DO DIAGNOSTIC REASONING FAULTS ALWAYS RESULT IN DIAGNOSTIC ERRORS OR PATIENT HARM?

Monday, October 25, 2010
Vide Lobby (Sheraton Centre Toronto Hotel)
Laura Zwaan, MSc1, Abel Thijs, MD, PhD2, Cordula Wagner, PhD3, Gerrit van der Wal, MD, PhD4 and Danielle R.M. Timmermans, PhD1, (1)EMGO Institute/ VU University Medical Center, Amsterdam, Netherlands, (2)Department of Internal Medicine, VU university medical center, Amsterdam, Netherlands, (3)NIVEL and EMGO Institute for Health and Care Research, Utrecht, Netherlands, (4)EMGO Institute for Health and Care Research, Amsterdam, Netherlands

Background: The present study aims to examine the occurrence and causes of faults in the diagnostic reasoning process (suboptimal cognitive acts) and relate them to diagnostic error and patient harm.

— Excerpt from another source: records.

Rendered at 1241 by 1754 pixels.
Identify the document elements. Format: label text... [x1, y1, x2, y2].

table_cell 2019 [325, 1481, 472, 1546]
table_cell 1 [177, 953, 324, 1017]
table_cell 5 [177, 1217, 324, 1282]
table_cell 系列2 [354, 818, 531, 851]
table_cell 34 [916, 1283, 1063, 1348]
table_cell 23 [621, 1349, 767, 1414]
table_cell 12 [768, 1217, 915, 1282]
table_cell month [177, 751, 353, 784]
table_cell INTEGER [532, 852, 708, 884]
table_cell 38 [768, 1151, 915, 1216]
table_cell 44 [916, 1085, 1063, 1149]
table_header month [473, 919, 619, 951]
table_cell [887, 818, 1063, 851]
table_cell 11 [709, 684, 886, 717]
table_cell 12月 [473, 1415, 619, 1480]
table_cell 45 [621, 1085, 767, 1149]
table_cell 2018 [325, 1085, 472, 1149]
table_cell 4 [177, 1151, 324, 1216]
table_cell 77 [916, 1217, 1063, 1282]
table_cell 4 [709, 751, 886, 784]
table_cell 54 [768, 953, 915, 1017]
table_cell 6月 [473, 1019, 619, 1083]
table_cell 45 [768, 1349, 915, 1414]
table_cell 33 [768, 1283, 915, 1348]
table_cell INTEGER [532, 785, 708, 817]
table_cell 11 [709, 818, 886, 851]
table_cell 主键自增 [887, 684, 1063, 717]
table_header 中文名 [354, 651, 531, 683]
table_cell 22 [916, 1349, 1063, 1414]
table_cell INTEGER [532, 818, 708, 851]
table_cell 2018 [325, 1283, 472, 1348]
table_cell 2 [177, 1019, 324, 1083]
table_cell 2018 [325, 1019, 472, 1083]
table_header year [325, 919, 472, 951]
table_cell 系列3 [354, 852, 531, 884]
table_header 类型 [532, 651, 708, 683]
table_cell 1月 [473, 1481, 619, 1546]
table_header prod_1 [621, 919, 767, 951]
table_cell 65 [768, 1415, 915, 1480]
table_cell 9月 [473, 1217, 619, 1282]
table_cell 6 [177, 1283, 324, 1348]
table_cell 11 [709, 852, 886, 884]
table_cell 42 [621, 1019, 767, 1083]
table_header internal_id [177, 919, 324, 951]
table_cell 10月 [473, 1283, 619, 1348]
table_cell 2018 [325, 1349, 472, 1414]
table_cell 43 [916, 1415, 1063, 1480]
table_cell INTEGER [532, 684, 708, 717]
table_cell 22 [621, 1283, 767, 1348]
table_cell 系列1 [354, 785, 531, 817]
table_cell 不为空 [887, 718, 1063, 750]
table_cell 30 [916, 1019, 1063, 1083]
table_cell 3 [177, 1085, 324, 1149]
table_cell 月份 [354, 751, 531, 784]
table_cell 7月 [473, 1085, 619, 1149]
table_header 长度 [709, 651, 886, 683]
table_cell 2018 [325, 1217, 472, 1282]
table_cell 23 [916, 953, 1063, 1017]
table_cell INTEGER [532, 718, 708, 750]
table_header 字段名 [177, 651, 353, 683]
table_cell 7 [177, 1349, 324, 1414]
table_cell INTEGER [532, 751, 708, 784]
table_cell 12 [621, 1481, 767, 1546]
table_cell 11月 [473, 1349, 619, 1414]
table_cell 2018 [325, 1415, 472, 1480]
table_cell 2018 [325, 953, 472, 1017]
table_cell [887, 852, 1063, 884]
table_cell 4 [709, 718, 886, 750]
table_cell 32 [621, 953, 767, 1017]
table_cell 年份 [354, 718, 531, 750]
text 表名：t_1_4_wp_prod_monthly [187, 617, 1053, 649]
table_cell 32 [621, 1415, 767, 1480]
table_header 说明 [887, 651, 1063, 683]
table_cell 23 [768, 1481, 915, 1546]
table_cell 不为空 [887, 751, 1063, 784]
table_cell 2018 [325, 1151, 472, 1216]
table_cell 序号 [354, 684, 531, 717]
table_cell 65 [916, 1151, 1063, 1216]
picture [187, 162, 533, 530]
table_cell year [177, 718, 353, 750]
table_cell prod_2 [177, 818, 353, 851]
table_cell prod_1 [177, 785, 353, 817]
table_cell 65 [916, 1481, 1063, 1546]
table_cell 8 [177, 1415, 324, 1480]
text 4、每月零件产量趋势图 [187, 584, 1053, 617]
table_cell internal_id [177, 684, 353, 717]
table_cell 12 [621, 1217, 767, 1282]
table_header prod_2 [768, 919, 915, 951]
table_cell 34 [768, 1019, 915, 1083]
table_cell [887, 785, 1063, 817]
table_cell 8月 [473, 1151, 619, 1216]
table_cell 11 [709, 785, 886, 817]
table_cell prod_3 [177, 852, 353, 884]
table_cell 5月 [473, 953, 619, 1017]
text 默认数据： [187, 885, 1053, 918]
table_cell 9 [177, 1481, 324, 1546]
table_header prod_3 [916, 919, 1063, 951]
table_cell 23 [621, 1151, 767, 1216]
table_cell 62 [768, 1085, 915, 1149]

Methods: Physicians included 247 dyspnea patients in the study whose patient records were reviewed by expert internists. A questionnaire to review the diagnostic reasoning process was developed using the Dephi-method. The record review focused on detecting suboptimal cognitive acts, diagnostic error and patient harm. The findings of the record reviews were discussed with the treating physicians and subsequently classified using Reasons’ taxonomy of unsafe acts.

Results: Suboptimal cognitive acts (such as, incomplete medical history taking, or not performing a necessary EKG) occurred in 66% of all cases. In 13.8% of all cases a diagnostic error occurred and in 11.3% the patient was harmed. There was an overlap between cases with diagnostic errors and cases with patient harm of 3.2%. Diagnostic error and patient harm more often occurred in cases with more suboptimal cognitive acts. However, diagnostic errors and patient harm also occurred in cases where no suboptimal cognitive act were involved (e.g. due to complications). Based on the expert judgments and the interviews with the treating physicians, the causes were mostly classified as mistakes (46%) and slips (18%).

Conclusion: Diagnostic errors and patient harm were associate with more suboptimal cognitive acts. There was, however, no complete overlap between these three components. Diagnostic errors and patient harm also occurred when no faults were involved.Often, more than one suboptimal cognitive act occurred in cases with diagnostic errors and patient harm suggesting that a series of suboptimal cognitive acts were involved. Mistakes and slips were mostly seen as causes of suboptimal cognitive acts. This implies that physicians did not realize their actions were incorrect. More supervision could be a way to reduce diagnostic errors.